Task item:
Print verbatim the lines from the beginning of the entries through the line containing "right elbow: (112, 197)", both ends included. Pictures should be left out.

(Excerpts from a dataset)
»»

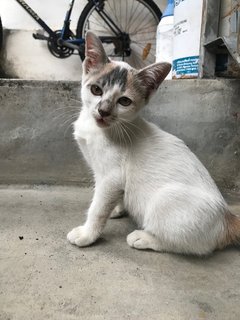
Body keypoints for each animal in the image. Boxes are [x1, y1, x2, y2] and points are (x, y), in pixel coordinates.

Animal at [66, 31, 239, 255]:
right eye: (96, 90)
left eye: (124, 101)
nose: (103, 111)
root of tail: (227, 218)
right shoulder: (103, 173)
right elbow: (112, 197)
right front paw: (117, 208)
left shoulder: (111, 176)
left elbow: (98, 208)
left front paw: (87, 234)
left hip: (163, 199)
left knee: (189, 246)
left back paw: (144, 238)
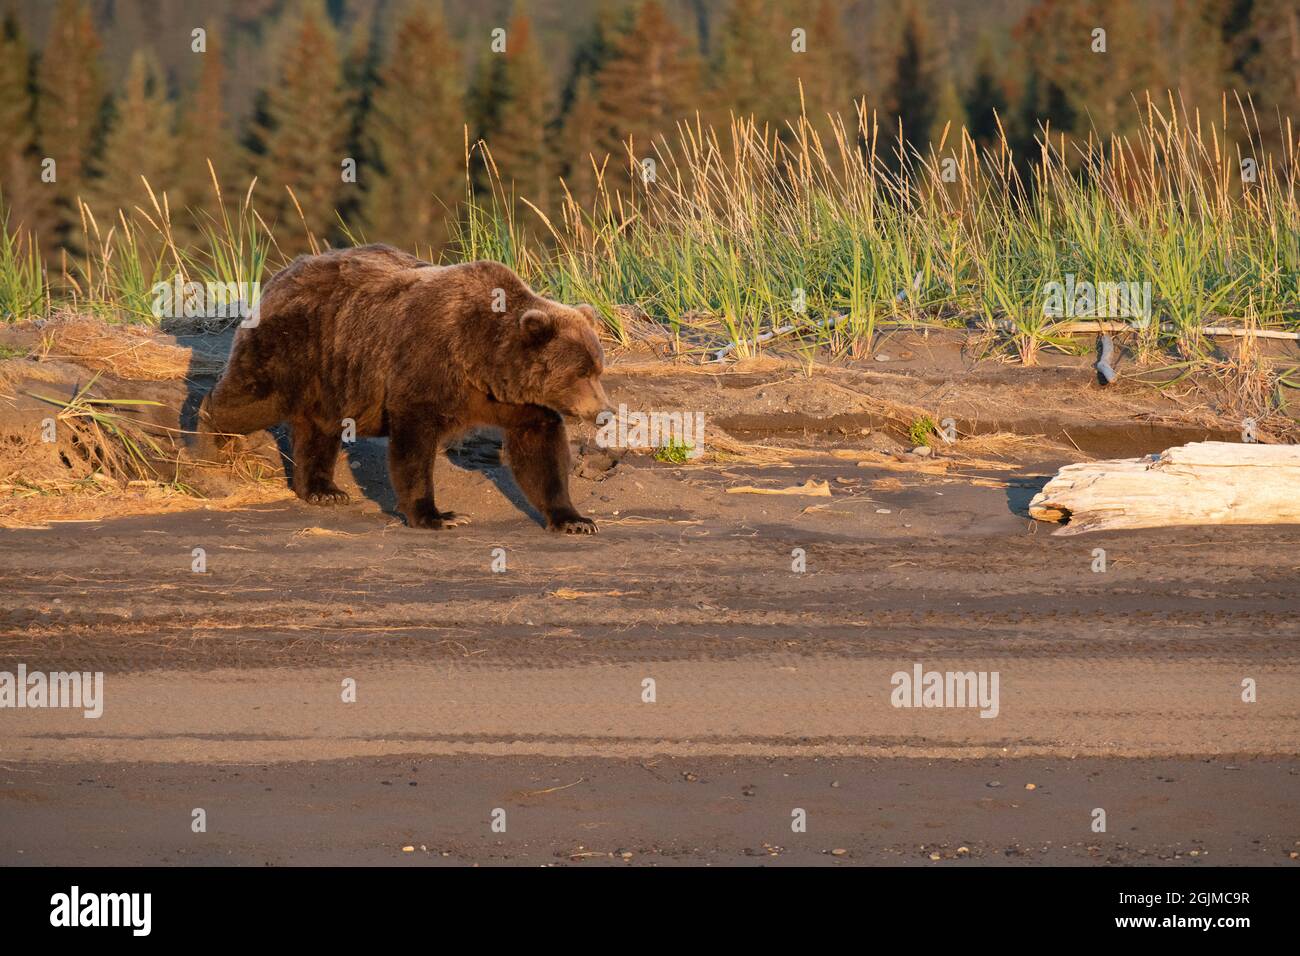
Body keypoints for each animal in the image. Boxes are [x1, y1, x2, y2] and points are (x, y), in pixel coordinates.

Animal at [198, 244, 613, 530]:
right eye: (580, 373)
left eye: (597, 368)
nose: (604, 412)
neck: (480, 359)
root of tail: (283, 273)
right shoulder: (425, 367)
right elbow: (413, 446)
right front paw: (438, 515)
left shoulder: (514, 401)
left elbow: (540, 450)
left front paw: (574, 520)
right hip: (294, 347)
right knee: (252, 401)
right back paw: (207, 438)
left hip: (332, 376)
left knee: (318, 430)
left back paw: (324, 490)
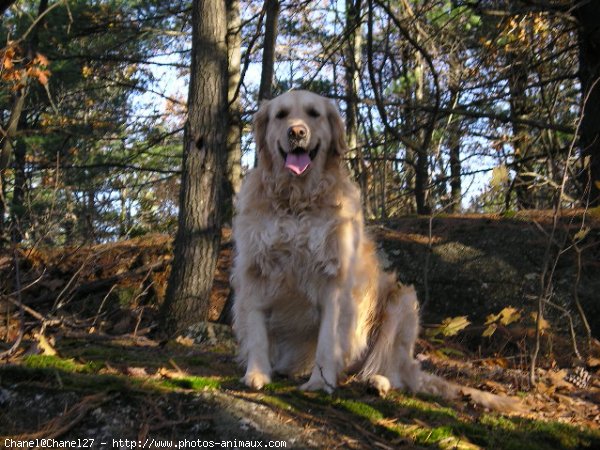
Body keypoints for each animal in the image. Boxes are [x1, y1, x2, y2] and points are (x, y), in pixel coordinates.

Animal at [232, 90, 524, 412]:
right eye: (281, 115)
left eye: (313, 114)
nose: (297, 132)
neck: (297, 201)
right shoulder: (254, 271)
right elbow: (256, 331)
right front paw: (257, 373)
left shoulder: (335, 281)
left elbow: (327, 342)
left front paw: (321, 382)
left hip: (402, 302)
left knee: (393, 372)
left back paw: (377, 381)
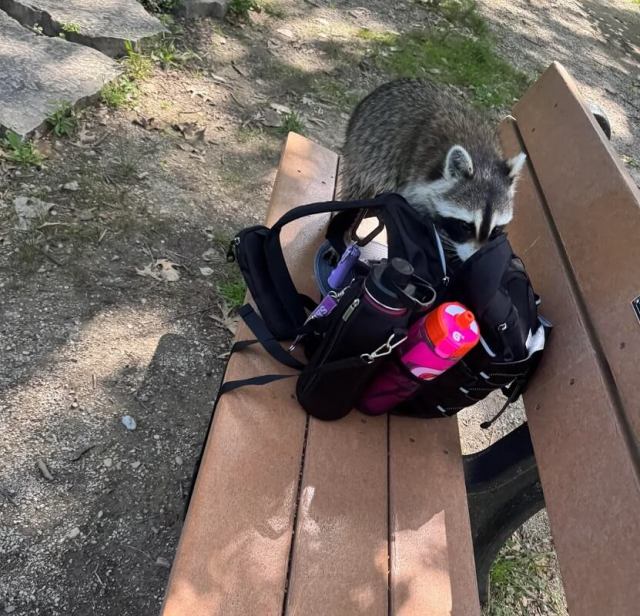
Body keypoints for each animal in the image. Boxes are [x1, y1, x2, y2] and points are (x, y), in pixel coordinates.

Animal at [340, 78, 526, 261]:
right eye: (466, 226)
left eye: (496, 229)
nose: (474, 259)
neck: (482, 158)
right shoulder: (413, 176)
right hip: (365, 150)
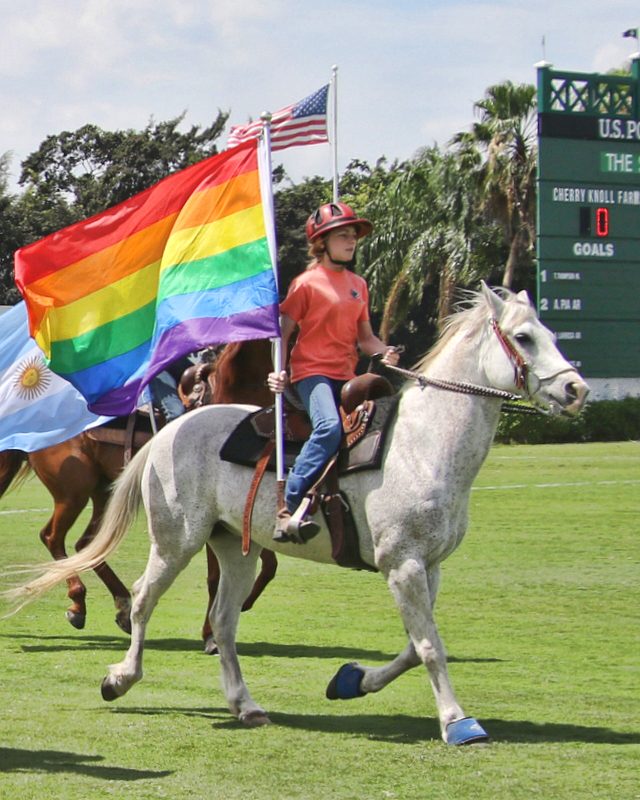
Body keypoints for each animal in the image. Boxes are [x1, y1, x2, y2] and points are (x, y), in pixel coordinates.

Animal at [0, 334, 274, 648]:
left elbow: (268, 565)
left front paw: (242, 604)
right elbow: (217, 576)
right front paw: (211, 635)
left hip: (103, 492)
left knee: (87, 543)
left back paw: (121, 607)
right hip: (72, 493)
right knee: (53, 538)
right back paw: (79, 603)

««

Reply:
Body keypoints for each animal in the image. Boxes are [x1, y1, x2, y2] and points are (x, y), in pixel coordinates.

Animal at [66, 31, 239, 255]:
right eye: (96, 90)
left eye: (124, 101)
nose: (103, 111)
root of tail: (227, 218)
right shoulder: (103, 173)
right elbow: (112, 197)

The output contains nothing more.